How much heat has gone into melting the Arctic Ice?

The climate change contrarians are making much of the fact that the upward trend in global surface temperatures has slowed or stopped since 1997.

Climatologists point out that 98% of heat applied to our planet goes into the sea, and the heating of the sea continues unabated. Unfortunately, this fact is just too difficult for most journalists to pass on.

I am interested in one aspect of where the heat goes, namely, the melting of Arctic Ice. Every skuledboy kno that the Arctic ice is melting.  If we apply gentle heat to a beaker of water containing a lump of ice, the water temperature will not increase until the ice has finished melting.

This shows the rate of melting, which has picked up over the period that the contrarians are so excited about.

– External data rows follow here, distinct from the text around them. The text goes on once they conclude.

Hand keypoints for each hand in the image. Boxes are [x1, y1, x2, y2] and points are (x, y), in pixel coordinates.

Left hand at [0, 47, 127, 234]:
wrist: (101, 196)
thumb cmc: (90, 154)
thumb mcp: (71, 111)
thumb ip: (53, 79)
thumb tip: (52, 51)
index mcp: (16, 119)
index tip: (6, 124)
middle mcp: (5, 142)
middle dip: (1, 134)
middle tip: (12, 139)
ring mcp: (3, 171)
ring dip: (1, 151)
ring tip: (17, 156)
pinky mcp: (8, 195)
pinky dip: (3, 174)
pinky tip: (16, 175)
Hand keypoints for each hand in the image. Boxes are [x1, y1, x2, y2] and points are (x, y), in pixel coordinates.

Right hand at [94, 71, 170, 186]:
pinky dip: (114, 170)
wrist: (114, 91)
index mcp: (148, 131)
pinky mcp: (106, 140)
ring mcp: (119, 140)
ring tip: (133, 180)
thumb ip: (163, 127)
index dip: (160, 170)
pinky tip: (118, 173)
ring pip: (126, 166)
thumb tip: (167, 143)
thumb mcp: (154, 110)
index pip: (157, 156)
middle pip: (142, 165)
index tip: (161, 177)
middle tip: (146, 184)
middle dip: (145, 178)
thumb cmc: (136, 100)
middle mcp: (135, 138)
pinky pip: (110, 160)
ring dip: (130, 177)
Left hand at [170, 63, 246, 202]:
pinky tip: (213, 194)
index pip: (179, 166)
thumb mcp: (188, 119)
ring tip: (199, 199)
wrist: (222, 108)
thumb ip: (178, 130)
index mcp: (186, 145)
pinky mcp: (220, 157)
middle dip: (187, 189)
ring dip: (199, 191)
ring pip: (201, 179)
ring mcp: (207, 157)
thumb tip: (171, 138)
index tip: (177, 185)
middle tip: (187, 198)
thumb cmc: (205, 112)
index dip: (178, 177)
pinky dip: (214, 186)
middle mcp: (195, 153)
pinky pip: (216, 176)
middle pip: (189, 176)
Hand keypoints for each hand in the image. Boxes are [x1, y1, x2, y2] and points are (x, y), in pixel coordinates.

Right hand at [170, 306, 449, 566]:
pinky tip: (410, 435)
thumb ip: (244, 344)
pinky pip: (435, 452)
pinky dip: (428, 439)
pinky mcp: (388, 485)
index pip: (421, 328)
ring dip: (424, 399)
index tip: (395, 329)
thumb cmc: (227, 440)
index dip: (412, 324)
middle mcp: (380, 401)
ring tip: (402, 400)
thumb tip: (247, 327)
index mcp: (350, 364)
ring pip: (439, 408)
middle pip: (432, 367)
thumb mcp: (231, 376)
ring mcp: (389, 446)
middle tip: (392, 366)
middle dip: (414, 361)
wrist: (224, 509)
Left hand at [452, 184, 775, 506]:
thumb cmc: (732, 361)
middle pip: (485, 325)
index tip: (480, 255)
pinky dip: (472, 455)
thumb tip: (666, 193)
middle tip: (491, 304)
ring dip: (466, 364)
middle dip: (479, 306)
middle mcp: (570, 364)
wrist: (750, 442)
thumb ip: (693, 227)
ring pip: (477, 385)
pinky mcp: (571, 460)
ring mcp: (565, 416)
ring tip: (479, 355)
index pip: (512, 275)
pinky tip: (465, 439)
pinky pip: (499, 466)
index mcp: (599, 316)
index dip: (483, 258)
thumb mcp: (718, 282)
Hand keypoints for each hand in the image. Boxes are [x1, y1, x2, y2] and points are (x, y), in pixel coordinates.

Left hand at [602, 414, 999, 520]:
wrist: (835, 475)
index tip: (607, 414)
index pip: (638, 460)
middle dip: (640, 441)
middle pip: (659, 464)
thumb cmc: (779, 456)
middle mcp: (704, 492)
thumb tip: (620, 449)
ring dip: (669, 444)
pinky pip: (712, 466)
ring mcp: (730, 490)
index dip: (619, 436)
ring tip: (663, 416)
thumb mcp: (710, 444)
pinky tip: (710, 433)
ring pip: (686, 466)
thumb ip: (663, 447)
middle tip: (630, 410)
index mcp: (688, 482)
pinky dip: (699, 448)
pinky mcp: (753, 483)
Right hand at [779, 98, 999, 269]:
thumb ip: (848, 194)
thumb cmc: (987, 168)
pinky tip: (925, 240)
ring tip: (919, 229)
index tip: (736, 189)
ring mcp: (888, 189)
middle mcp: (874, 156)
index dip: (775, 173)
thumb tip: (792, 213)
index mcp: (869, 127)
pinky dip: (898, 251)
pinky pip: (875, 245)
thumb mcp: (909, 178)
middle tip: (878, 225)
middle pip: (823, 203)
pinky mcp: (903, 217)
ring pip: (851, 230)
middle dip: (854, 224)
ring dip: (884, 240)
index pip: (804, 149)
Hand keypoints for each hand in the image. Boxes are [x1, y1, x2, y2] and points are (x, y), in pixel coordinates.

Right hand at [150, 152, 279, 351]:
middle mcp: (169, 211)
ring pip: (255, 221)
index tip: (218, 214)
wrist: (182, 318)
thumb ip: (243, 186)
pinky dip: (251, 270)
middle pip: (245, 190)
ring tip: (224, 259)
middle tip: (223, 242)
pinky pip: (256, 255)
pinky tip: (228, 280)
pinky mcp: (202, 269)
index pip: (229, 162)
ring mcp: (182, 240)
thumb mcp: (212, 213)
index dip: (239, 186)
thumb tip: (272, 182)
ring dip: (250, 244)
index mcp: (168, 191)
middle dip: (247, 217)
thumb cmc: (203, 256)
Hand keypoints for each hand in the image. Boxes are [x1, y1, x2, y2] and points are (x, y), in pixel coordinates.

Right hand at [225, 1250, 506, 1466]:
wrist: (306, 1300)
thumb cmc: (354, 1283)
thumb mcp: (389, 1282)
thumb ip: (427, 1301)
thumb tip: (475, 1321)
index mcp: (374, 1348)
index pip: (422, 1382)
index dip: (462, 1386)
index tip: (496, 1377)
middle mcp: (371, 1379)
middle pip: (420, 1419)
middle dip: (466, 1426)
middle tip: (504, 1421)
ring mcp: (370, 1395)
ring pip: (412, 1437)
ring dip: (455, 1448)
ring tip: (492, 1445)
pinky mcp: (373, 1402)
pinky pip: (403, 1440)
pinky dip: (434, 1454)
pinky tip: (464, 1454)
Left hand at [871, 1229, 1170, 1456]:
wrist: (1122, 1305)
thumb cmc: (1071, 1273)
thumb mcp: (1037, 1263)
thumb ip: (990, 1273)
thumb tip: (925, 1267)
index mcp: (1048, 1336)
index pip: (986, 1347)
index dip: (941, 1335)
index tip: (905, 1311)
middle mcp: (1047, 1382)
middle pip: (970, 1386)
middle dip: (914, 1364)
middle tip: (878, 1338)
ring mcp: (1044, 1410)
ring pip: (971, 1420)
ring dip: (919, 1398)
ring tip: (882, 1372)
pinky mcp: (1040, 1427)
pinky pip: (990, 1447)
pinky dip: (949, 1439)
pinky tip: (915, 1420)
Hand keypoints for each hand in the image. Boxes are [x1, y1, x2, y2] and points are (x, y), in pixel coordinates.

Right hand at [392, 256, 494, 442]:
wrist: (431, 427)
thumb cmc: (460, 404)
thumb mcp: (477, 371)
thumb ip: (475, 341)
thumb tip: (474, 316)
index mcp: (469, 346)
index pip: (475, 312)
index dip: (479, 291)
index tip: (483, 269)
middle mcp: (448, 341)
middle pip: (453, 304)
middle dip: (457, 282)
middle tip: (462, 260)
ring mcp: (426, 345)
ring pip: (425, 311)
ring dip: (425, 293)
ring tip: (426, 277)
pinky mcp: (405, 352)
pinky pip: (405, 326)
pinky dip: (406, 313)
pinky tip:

So how much ice has melted?This figure shows the volume variation: (as ever, click on the image to enlarge it)

http://psc.apl.washington.edu/wordpress/research/projects/arctic-sea-ice-volume-anomaly/
The September mean volume for 1979-2012 stands at 12,000 cubic km of ice.
The September value for 2012 stands at 3,000 cubic km of ice.
Therefore we have lost 8,000 cubic km of ice, since about 1997 (see this figure).

1 cubic kilometer of ice = 10 to power 15 grammes of ice

Now 80 calories of heat are required to melt 1 gramme of ice.

Therefore to melt 1 cubic km of ice we need 8 * 10 to power 16 (10^16) calories
To melt 8000 cubic km ice we need 6.4 * 10^20 calories

That is 2.7 * 10^21 Joules.
That is 2,700,000,000,000,000,000,000 Joules.

That is as far as I can take it at present. In the last 16 years, 10^21 joules have gone into melting the Arctic ice since 1997.

This is clearly a lot of heat, but I have no idea how significant it is compared to the earth's energy budget.

It is 2*10^8 Hiroshima bombs, (200,000,000) spread over 15 years, but how much surface warming would it represent, if, instead of going into melting ice, it went directly into heating the surface air?